§ **WHAT THE TASK ASKS**: Your answer should be every line of the records that contains the word "Information".

§ **Page-level text extractions**:
* * * * *
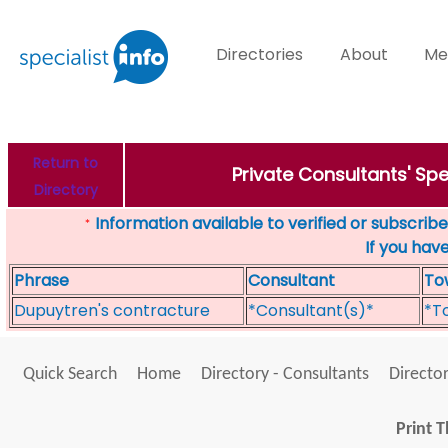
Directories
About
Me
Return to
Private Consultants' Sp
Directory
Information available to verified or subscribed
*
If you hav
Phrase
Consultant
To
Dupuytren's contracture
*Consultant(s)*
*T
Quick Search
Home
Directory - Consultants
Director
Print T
* * * * *
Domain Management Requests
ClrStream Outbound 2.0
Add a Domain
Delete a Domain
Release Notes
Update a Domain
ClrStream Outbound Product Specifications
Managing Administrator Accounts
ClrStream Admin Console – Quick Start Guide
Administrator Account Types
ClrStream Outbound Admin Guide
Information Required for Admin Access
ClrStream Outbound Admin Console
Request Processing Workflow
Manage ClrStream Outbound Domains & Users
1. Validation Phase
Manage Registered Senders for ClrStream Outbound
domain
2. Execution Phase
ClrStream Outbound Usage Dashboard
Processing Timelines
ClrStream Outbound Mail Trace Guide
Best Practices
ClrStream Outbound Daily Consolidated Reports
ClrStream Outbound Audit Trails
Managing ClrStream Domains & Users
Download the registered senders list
* * * * *
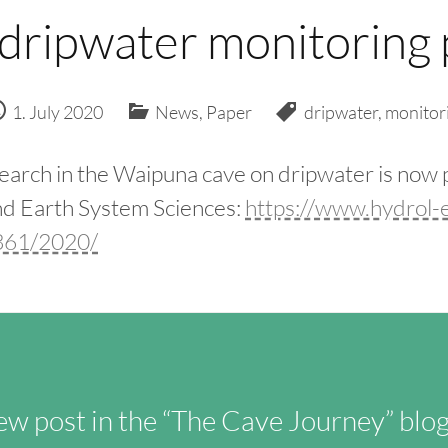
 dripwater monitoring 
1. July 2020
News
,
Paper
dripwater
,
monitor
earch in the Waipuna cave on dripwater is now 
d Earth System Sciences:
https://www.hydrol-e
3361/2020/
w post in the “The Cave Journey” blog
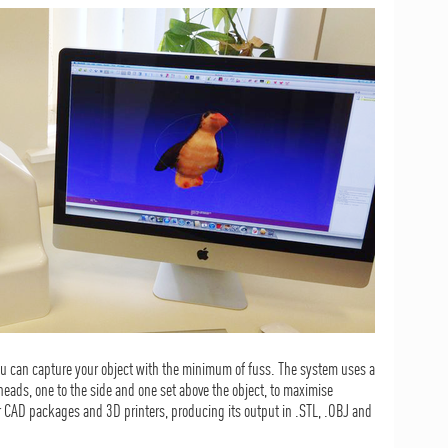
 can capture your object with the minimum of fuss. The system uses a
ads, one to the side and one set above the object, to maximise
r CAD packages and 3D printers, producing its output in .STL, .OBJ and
* * * * *
§ **RESPONSE TO THE TASK**:
Information available to verified or subscribed
Information Required for Admin Access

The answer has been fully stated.